Fonte foto: lamialiguria.it
In autunno, tanto tempo fa, quando l’Appennino ligure non era altro che un’unica distesa di boschi di castagno tanto da venire soprannominata la “civilità della castagna“, quest’ultima era, appunto, l’alimento a disposizione più diffuso e abbondante tra la popolazione contadina.
Si sceglieva di cucinare le castagne durante le serate di festa nella classica padella forata e venivano chiamate le “rustie” che accompagnavano le runioni serali nelle cucine o nelle stalle. Quando le castagne venivano semplicemente lessate in acqua, con la buccia, aggiungendo semplicemente un pizzico di sale, nascevano i cosiddetti “balletti” (per i movimenti che facevano le castagne all’interno della pentola quando l’acqua bolliva); in questo caso, l’acqua di cottura assumeva un colore marrone e, per questo, ancora oggi, tra i genovesi c’è il detto “chiaro come l’acqua dei balletti” per apostrofare qualcuno poco trasparente, un po’ losco.
Le ricette che si preparavano con le castagne e con la loro farina, fino a qualche decennio fa erano molteplici, ed una in particolare era il castagnaccio, o come viene chiamato in dialetto, il “cacìn“, preparato con farina di castagne, uvetta, pinoli, semi di finocchio (o foglioline di rosmarino nelle zone più vicine alla Toscana) e, come ultimo tocco, si aggiungeva l’olio. Oggi, purtroppo, questa ricetta è poco conosciuta tra le nuove generazioni, e rimangono in poche le mani abili a prepararla, però si può trovare ancora in svariate sagre e feste sparse per tutto il territorio ligure.
C’è anche una leggenda legata al cacìn: proprio grazie alle proprietà che hanno le erbe aromatiche presenti in questo piatto, le anziane signore liguri raccontano alle proprie nipoti, generazione dopo generazione, che il castagnaccio ligure funzioni come filtro d’amore! Infatti, leggenda narra che se una ragazza offre un cacìn cucinato amorevolmente con le proprie mani al ragazzo che le piace, quest’ultimo non potrà fare altro che ricambiare il suo amore. Non ci credete? Provare non costa nulla…

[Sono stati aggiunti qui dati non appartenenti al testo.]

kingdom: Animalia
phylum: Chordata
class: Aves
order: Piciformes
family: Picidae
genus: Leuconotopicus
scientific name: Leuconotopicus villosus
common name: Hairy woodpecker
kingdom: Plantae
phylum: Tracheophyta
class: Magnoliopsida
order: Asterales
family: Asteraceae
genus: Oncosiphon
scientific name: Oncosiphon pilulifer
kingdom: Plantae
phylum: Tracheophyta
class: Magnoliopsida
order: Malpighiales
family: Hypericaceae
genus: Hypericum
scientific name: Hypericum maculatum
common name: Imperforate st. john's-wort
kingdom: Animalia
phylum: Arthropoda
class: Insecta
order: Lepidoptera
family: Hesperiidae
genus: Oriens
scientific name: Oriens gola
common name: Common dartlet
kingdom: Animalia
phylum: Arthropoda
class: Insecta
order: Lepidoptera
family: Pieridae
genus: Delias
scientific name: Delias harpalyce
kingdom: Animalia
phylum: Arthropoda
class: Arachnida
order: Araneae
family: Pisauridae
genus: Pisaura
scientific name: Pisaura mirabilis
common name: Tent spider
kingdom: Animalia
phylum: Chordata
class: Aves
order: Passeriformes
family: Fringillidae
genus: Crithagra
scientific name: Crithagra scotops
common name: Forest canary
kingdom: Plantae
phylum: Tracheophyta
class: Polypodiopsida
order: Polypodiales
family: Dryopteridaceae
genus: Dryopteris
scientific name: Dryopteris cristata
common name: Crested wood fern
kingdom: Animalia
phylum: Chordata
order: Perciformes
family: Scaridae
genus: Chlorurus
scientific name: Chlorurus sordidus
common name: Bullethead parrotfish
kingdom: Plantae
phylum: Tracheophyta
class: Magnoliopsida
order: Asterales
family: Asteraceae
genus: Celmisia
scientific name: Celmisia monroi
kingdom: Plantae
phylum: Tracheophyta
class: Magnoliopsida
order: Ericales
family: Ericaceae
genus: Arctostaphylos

Cucinare un cacìn non è complicato, e gli ingredienti necessari sono semplici e genuini. Per la cottura viene usato un tegame di rame stagnato, appositamente fatto per essere messo al forno; se non avete un utensile del genere, va bene anche una comunissima teglia rivestita di carta da forno.
La ricetta
Ingredienti
- 300 gr di farina di castagne
- 500 ml d’acqua fredda
- 100 gr di zucchero semolato
- 100 gr di pinoli
- 100 gr di uvetta già ammollata e strizzata
- scorza grattugiata di un limone (non trattato)
- 7 gr di finocchietto selvatico tritati
- 2 gr di sale fino
- gli aghi tritati di un rametto di rosmarino
- 30 ml di olio extravergine d’oliva
Procedimento
Come primissima cosa, accendete il forno in modalità “statico” e preriscaldatelo fino a 200°C. Prendete una ciotola e versateci dentro la farina di castagne e l’acqua fredda, poca alla volta, continuando a mescolare. Non aggiungete altra acqua fino a quando quella precedente non è stata assorbita dalla farina. Il risultato finale dovrà essere una pastella semi-liquida, morbida e senza grumi.
Prendete i pinoli, toglietene un pugno dal totale e mettetelo da parte. Prendete lo zucchero, toglietene un cucchiaio abbondante dal totale e mettetelo da parte. Prendete l’uvetta, toglietene un pugno dal totale e mettete anche questo da parte. Questi serviranno da decorazione appena prima di infornare il cacìn.
A questo punto, prendete i pinoli e lo zucchero ed aggiungeteli alla pastella nella ciotola. Continuate a mescolare con la frusta fino a che tutto non sarà ben amalgamato. Aggiungere il sale, l’uvetta, la buccia del limone grattugiata, l’olio ed il finocchietto. Amalgamate bene anche questi ultimi ingredienti e versate tutto il composto nel tegame di rame stagnato ben unto con dell’olio o nella teglia da forno. Livellate la pastella e, prima di infornare, guarnite con i pinoli, l’uvetta e lo zucchero che avevate lasciato da parte. In superficie spolverate anche con gli aghi di rosmarino tritati.
È giunto il momento di cuocere il cacìn: infornate a mezza altezza, a 200°C con il forno statico, per 35/40 minuti, ma controllate sempre la cottura. Sarà pronto quando lo vedrete diventare di un bel colore ambrato e quando sulla superficie appariranno delle piccole crepe. Si può mangiare sia caldo che freddo, ma il modo migliore di gustarlo è quando diventa tiepido.